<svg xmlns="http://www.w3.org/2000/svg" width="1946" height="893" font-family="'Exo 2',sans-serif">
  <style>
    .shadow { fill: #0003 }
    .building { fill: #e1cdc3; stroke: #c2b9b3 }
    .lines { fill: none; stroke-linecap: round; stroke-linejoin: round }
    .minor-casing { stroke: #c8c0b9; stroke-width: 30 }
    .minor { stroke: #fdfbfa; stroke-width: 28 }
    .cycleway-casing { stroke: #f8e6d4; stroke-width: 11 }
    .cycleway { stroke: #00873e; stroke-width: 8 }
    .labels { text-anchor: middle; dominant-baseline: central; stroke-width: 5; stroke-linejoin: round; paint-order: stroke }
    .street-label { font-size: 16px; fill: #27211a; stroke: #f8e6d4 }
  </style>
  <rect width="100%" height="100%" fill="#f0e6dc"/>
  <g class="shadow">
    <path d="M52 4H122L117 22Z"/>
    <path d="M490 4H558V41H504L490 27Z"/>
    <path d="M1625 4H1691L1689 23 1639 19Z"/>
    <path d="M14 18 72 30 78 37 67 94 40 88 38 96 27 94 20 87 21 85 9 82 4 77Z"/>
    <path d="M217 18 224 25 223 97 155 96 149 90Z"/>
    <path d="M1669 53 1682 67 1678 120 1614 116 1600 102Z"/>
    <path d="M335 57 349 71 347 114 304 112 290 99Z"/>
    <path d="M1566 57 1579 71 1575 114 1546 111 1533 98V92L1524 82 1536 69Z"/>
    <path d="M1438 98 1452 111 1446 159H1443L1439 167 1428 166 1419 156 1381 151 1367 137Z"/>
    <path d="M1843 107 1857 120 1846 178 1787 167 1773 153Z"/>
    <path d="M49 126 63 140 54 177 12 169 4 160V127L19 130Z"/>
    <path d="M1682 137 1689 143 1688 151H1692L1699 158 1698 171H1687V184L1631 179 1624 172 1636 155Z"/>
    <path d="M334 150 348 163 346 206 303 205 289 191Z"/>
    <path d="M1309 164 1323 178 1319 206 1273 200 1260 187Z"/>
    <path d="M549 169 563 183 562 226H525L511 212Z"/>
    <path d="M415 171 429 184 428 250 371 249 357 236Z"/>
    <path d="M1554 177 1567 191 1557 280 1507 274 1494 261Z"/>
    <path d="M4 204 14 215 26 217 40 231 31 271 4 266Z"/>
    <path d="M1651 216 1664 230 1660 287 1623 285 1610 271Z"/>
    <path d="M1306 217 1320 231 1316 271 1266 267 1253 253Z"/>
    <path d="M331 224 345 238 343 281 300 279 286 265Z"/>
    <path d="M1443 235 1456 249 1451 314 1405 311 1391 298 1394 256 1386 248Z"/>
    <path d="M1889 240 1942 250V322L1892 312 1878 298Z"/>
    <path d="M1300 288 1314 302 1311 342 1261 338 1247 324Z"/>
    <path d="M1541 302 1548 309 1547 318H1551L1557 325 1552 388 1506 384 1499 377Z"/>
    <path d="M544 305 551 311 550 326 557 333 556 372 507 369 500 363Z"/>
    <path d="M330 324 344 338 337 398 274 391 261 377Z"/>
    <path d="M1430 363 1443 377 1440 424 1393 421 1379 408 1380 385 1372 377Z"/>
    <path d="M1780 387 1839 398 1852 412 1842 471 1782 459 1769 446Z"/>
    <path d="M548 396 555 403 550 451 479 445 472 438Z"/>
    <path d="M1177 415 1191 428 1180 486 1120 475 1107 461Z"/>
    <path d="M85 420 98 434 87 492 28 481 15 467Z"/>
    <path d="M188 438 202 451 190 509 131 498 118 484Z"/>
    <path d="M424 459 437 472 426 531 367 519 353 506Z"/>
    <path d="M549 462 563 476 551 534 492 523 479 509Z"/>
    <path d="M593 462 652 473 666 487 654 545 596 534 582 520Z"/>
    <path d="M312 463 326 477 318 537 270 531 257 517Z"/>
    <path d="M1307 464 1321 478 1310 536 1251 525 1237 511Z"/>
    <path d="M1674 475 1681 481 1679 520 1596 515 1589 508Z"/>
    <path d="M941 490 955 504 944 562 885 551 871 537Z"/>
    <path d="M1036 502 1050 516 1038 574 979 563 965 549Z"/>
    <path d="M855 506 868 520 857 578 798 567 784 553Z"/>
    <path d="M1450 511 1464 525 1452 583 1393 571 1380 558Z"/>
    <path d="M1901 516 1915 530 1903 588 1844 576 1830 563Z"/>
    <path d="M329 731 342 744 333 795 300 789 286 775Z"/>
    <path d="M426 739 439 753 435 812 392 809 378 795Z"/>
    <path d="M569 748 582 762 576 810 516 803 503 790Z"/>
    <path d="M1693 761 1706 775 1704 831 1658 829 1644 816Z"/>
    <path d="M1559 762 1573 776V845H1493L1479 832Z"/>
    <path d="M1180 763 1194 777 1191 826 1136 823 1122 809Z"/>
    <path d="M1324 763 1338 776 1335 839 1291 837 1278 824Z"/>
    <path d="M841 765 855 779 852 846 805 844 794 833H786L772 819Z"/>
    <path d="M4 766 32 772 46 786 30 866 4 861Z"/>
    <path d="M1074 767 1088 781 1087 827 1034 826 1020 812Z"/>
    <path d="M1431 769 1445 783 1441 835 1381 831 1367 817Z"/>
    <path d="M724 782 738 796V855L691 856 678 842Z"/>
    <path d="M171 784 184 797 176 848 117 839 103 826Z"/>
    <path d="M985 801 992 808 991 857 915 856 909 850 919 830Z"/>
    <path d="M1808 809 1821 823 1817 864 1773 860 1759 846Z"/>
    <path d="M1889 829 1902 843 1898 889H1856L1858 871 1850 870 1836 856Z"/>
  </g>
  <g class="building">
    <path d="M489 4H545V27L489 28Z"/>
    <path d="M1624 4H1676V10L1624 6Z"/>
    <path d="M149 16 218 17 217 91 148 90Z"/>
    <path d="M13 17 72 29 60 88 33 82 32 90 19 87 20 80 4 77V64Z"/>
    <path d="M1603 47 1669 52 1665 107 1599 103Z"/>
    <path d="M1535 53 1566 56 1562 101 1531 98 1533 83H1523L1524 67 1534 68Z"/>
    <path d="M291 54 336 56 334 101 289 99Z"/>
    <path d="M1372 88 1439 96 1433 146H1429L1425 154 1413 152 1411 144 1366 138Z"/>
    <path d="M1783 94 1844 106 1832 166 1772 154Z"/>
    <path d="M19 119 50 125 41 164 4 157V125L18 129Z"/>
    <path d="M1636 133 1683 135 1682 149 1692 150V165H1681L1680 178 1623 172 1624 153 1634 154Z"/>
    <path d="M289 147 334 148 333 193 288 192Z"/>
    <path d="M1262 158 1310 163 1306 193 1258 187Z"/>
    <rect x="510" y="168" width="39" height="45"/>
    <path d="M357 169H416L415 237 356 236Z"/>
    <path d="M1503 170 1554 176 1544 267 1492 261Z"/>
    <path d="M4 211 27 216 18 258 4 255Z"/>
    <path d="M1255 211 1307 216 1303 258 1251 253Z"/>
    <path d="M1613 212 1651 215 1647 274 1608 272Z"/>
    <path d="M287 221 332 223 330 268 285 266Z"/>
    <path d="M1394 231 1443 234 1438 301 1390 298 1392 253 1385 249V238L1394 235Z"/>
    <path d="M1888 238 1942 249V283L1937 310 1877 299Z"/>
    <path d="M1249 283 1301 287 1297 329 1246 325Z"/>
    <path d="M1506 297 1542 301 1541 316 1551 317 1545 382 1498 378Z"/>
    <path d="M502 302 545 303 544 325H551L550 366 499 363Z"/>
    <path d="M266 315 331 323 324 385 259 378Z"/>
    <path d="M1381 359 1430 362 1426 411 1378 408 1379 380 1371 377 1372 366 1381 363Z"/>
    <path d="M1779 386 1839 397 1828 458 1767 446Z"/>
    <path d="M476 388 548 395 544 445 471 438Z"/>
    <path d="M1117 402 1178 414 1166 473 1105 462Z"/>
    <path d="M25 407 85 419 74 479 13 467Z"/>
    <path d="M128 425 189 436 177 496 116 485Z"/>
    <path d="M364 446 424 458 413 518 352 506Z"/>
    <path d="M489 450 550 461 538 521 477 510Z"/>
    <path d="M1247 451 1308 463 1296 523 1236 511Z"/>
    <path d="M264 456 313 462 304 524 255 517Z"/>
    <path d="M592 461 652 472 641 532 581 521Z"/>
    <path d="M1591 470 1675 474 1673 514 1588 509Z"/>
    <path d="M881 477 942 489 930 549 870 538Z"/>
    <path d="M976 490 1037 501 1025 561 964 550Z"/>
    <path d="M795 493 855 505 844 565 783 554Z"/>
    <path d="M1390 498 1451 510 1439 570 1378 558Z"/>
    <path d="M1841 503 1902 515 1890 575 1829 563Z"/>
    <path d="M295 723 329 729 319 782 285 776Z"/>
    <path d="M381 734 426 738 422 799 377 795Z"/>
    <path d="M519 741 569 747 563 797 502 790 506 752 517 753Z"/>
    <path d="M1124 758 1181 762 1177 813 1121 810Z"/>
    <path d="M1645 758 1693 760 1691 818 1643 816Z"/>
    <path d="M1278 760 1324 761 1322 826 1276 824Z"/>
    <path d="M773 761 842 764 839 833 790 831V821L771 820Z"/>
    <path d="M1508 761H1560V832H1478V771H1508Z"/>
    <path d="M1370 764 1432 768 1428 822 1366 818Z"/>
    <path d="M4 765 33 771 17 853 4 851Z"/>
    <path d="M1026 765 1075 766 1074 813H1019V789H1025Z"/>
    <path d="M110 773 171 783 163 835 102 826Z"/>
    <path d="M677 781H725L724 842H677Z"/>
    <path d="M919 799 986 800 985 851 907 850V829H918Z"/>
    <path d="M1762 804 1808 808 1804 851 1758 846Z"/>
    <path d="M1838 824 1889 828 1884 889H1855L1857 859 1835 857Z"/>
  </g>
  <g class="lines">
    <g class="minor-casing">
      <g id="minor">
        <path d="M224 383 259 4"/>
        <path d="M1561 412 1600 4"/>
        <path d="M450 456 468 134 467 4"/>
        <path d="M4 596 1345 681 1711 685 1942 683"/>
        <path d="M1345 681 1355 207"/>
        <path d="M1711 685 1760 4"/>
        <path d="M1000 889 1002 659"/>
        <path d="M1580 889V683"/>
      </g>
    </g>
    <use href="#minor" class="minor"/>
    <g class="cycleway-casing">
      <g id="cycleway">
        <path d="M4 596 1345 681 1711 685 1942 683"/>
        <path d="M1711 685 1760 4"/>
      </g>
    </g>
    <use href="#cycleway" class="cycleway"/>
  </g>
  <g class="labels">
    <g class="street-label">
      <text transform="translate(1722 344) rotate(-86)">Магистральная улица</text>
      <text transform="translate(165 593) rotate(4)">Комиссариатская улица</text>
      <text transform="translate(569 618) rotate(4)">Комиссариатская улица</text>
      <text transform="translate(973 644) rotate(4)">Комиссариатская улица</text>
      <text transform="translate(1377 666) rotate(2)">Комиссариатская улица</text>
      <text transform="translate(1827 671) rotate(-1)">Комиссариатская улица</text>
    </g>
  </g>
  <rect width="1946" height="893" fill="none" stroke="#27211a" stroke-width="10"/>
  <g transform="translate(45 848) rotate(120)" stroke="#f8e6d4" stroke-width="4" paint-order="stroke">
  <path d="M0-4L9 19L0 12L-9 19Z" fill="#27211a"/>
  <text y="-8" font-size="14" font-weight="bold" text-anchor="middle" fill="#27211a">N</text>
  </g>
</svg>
# # # #
**Required work**: Wherever a line in the data above holds the word "lines", copy that line.

**Answer box**:
    .lines { fill: none; stroke-linecap: round; stroke-linejoin: round }
  <g class="lines">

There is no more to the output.